The following cell reads in a table called `ratings` which contains names of burrito restaurants, their Yelp rating, Google rating, as well as their Overall rating. The Overall rating is not an average of the Yelp and Google ratings, but rather it is the overall rating of the cutomers that were surveyed in the study above.


It also reads in a table called `burritos_types` which contains names of burrito restaurants, their menu items, and the cost of the respective menu item at the restaurant.

In [None]:
ratings = pd.read_csv('ratings.csv')
burritos_types = pd.read_csv('burritos_types.csv')
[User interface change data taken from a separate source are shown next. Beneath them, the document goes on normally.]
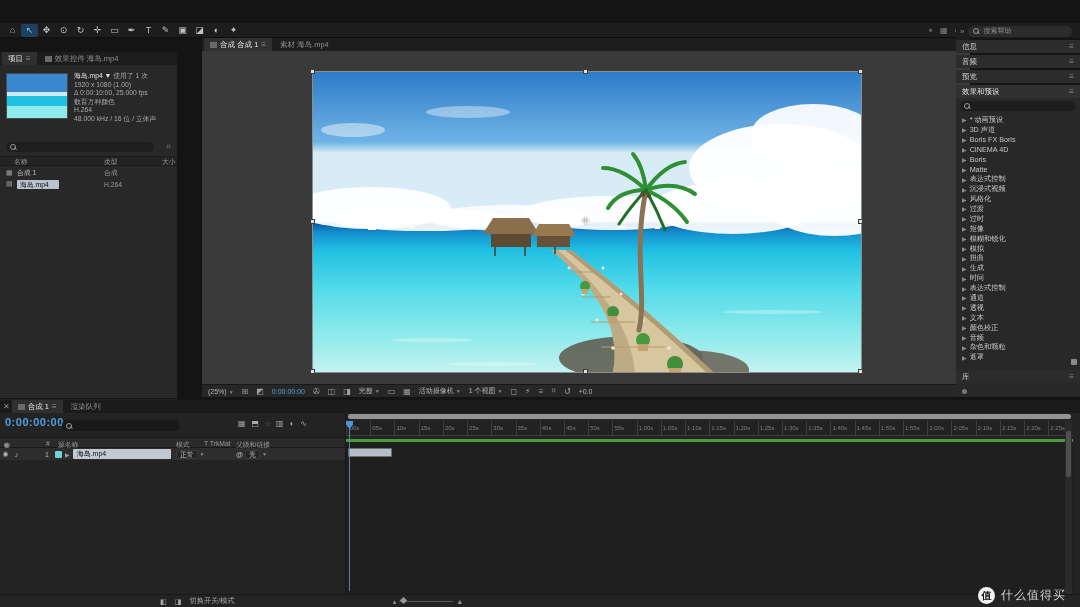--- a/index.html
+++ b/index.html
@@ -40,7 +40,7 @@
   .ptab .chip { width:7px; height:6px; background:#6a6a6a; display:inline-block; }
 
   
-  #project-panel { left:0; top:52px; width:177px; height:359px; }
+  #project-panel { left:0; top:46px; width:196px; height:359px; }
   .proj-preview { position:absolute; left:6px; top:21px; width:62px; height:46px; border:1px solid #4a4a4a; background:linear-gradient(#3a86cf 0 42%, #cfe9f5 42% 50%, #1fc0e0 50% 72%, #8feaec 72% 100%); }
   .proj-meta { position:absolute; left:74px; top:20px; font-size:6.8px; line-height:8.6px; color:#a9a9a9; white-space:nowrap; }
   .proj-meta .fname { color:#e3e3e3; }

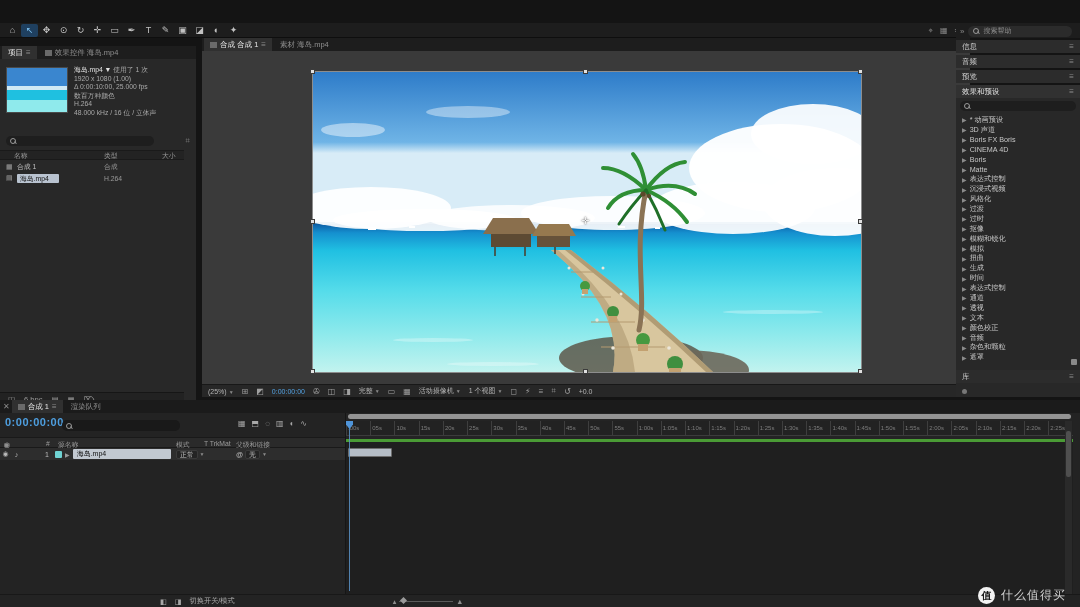--- a/index.html
+++ b/index.html
@@ -524,7 +524,7 @@
           <span class="hamburger">≡</span>
         </span>
       <span class="ptab">
-          <span>渲染队列</span>
+          <span>实用工具</span>
         </span>
     </div>
     <div class="tl-controls">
**Use `.head()` to dispaly the two data frames.**

In [None]:
...

In [None]:
...

In [None]:
ratings.head(5)

Unnamed: 0,Name,Yelp,Google,Overall
0,Albertacos,3.5,3.9,3.45
1,Burrito Factory,4.5,4.8,3.5
2,Burros and Fries,3.5,4.1,3.575
3,Caliente Mexican Food,3.5,4.4,3.25
4,California Burrito Company,3.5,4.4,3.2


In [None]:
burritos_types.head(5)

Unnamed: 0,Name,Menu_Item,Cost
0,Albertacos,California,5.7
1,Albertacos,Carne asada,5.25
2,"Alberto's 623 N Escondido Blvd, Escondido, CA ...",Carne Asada,4.59
3,Burrito Box,Steak with guacamole,11.5
4,Burrito Factory,Steak everything,7.35


**It would be easier if we could combine the information in both tables. Assign `burritos` to the result of joining the two tables together, so that we have a table with the ratings for every corresponding menu item from every restaurant. Each menu item has the same rating as the restaurant from which it is from.**

Use `.merge`

Check out the documentation for `.merge` here. https://pandas.pydata.org/docs/reference/api/pandas.merge.html#pandas.merge

In [None]:
burritos = pd.merge(..., ..., on=...)
burritos

**Using the `burritos` table, assign `menu_average` to a table that has three columns that uniquely pairs the name of the restaurant, the menu item featured in the review, and the average `Overall` score for that menu item at that restaurant.**

Hint: First select the three columns that we want. Then use `groupby` to find the average of the overall score.

In [None]:
menu_average = burritos[[..., ..., ...]].groupby([..., ...]).mean()
menu_average